Optimus v7.8.1 Methods
Below we provide an example methods section for a publication, separated into single-cell or single-nucleus use cases. For the complete pipeline documentation, see the Optimus Overview.
Methods
Single-cell (sc_rna mode)
Data preprocessing and count matrix construction were performed using the Optimus v7.8.1 pipeline (RRID:SCR_018908). Briefly, FASTQ files were partitioned by barcodes using fastqprocess. The files were then trimmed, aligned, UMI-corrected against the 10x Genomics barcodes whitelist, and converted to a raw count matrix using STARsolo v2.7.11a. CB correction was performed using the --soloCBmatchWLtype 1MM_multi parameter.
Reads were trimmed using the solo parameter --clipAdapterType CellRanger4 and --outFilterScoreMin 30 which matches read trimming performed by CellRanger4. Reads were then aligned to GENCODE mouse (M32) or human (V43) references in stranded mode. Genes were annotated using the STARsolo "Gene" COUNTING_MODE and UMIs were corrected with the --soloUMIdedup 1MM_CR parameter, which uses Cell Ranger's correction method. The resulting BAM was then used for cell and gene metric correction using the warp-tools TagSort tool. The STAR TSV outputs for gene counts, features, and barcodes were converted to numpy arrays for downstream empty droplet detection using DropletUtils v1.2.1 emptyDrops with the parameters --fdr-cutoff 0.01 --emptydrops-niters 10000 --min-molecules 100 --emptydrops-lower 100.
All cell and gene metrics (alignment, mitochondrial, and other QC metrics), count matrices, and emptyDrops results were aggregated into a final h5ad-formatted cell-by-gene matrix. The final outputs included the unfiltered h5ad and unfiltered (but tagged) BAM file.
An example of the pipeline and outputs is available on the Terra HCA Optimus Pipeline Featured Workspace, and an additional pipeline overview is available in WARP documentation. Examples of genomic references, whitelists, and other inputs are available in the WARP repository (see the example inputs)..
Single-nucleus (sn_rna mode)
Data preprocessing and count matrix construction were performed using the Optimus v7.8.1 pipeline (RRID:SCR_018908). Briefly, FASTQ files were partitioned by barcodes using fastqprocess. The files were then trimmed, aligned, UMI-corrected against the 10x Genomics barcodes whitelist, and converted to a raw count matrix using STARsolo v2.7.11a. CB correction was performed using the --soloCBmatchWLtype 1MM_multi parameter.

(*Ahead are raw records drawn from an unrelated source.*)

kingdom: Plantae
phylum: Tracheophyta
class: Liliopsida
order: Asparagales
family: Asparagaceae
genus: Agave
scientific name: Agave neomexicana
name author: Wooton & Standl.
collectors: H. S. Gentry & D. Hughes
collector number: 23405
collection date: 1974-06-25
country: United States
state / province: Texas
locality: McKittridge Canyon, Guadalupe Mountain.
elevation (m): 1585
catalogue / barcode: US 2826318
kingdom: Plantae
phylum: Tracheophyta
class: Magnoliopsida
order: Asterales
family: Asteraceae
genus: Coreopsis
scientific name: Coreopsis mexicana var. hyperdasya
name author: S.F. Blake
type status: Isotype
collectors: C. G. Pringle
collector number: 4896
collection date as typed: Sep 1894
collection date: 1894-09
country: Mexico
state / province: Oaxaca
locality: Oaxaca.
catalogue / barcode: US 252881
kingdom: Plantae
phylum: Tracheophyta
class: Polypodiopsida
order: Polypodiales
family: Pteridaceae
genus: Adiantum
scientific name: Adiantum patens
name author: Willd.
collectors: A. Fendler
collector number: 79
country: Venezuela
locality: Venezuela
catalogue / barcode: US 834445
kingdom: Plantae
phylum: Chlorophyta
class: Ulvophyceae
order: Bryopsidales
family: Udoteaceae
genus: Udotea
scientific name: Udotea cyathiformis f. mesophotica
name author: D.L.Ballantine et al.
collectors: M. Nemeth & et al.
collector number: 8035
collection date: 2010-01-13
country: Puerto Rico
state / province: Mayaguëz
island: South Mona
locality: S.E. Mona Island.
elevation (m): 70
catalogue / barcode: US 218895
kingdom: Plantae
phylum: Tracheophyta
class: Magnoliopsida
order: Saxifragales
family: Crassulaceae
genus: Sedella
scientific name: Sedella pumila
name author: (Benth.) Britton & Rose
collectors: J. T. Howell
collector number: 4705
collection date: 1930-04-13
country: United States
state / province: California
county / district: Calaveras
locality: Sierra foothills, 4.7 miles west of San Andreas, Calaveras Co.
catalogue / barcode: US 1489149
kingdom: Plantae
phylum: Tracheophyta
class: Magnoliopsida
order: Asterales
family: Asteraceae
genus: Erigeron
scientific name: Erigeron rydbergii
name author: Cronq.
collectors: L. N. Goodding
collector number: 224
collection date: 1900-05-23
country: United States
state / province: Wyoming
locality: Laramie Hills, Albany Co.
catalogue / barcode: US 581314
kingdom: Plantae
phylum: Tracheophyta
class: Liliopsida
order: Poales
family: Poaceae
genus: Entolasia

Reads were trimmed using the solo parameter --clipAdapterType CellRanger4 and --outFilterScoreMin 30 which matches read trimming performed by CellRanger4. Reads were then aligned to GENCODE mouse (M32) or human (V43) references in stranded mode. Genes were annotated using the STAR "GeneFull_Ex50pAS" COUNTING_MODE and UMIs were corrected with the --soloUMIdedup 1MM_CR, which uses a Cell Ranger's correction method. The resulting BAM was then used for cell and gene metric correction using the warp-tools TagSort tool. The STAR TSV outputs for gene counts, features, and barcodes were converted to numpy arrays for downstream h5ad conversion. All cell and gene metrics (alignment, mitochondrial, and other QC metrics) and count matrices were aggregated into a final h5ad-formatted cell-by-gene matrix. The final outputs included the unfiltered h5ad and unfiltered (but tagged) BAM file.
An example of the pipeline and outputs is available on the Terra HCA Optimus Pipeline Featured Workspace, and an additional pipeline overview is available in WARP documentation. Examples of genomic references, whitelists, and other inputs are available in the WARP repository (see the example inputs.).